El expresidente Álvaro Uribe Vélez anunció que no estará presente en la ceremonia de posesión de Abelardo de la Espriella, quien asumirá la Presidencia de la República. La información, divulgada por Valora Analitik, marca un hecho simbólico en el arranque del nuevo gobierno.
En lugar de asistir al evento protocolario, Uribe dirigió un mensaje a las filas del Centro Democrático, colectividad que fundó y de la que Abelardo de la Espriella hizo parte durante su trayectoria política. El exmandatario pidió un mayor compromiso colectivo de cara al nuevo ciclo institucional que se abre en Colombia.
La ausencia del exmandatario en una posesión presidencial es un gesto con peso en la política colombiana, teniendo en cuenta el papel que ha jugado el uribismo en las últimas décadas. El Centro Democrático fue una de las fuerzas que respaldó candidaturas y promovió agendas en materia de seguridad, economía y orden público durante los gobiernos recientes.
La petición de Uribe, según el extracto, se concentra en el compromiso de los integrantes de la bancada y del partido. El llamado llega en un momento en el que el nuevo gobierno debe definir su relación con el Congreso y con las distintas corrientes políticas, incluido el movimiento que lideró el exmandatario.
Para la opinión pública, el gesto abre interrogantes sobre la distancia o cercanía política entre el exmandatario y el nuevo presidente. Aunque Abelardo de la Espriella ha tenido vínculos con el uribismo, su llegada a la Casa de Nariño implica la conformación de un gabinete y un programa de gobierno propios.

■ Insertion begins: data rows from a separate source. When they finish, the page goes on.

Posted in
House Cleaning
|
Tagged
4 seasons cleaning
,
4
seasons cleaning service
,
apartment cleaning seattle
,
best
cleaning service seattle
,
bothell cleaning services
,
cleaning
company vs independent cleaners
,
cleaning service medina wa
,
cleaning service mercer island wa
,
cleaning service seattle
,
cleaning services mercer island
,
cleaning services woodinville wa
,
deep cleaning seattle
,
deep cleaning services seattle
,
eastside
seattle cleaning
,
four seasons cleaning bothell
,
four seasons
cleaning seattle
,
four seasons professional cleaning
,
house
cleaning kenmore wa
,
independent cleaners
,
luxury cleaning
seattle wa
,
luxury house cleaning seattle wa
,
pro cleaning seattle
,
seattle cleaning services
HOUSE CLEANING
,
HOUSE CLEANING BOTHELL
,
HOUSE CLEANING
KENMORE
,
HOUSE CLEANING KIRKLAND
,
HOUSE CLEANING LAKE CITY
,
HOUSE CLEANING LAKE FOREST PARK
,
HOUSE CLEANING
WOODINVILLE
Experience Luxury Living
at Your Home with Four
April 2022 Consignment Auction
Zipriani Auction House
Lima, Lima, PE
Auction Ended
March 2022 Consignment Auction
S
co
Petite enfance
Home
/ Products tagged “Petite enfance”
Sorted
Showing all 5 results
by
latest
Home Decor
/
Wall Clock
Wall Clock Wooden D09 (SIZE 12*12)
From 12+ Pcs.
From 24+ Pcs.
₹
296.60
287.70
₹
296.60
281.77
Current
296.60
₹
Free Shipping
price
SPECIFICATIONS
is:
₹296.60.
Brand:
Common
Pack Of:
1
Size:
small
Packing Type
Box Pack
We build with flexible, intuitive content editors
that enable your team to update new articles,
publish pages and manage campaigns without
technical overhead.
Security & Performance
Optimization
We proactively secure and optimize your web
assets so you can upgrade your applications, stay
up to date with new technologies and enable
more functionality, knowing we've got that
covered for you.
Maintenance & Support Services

El extracto divulgado por Valora Analitik no precisa las razones de fondo por las que Uribe tomó la decisión de no asistir. Tampoco detalla si se trata de una inasistencia definitiva o de una representación del partido en el evento. Ese punto queda pendiente de confirmación oficial.
La solicitud de mayor compromiso al Centro Democrático ocurre en un contexto en el que el partido debe decidir su rol frente al nuevo Ejecutivo. Esa definición incluye el grado de respaldo a las reformas, el apoyo en el Legislativo y la posición frente a los temas clave del nuevo mandato.
Más allá del gesto protocolario, lo que queda sobre la mesa es el mensaje político de Uribe a su colectividad: redoblar la presencia y la organización interna en una etapa que arranca con un nuevo gobierno en Colombia.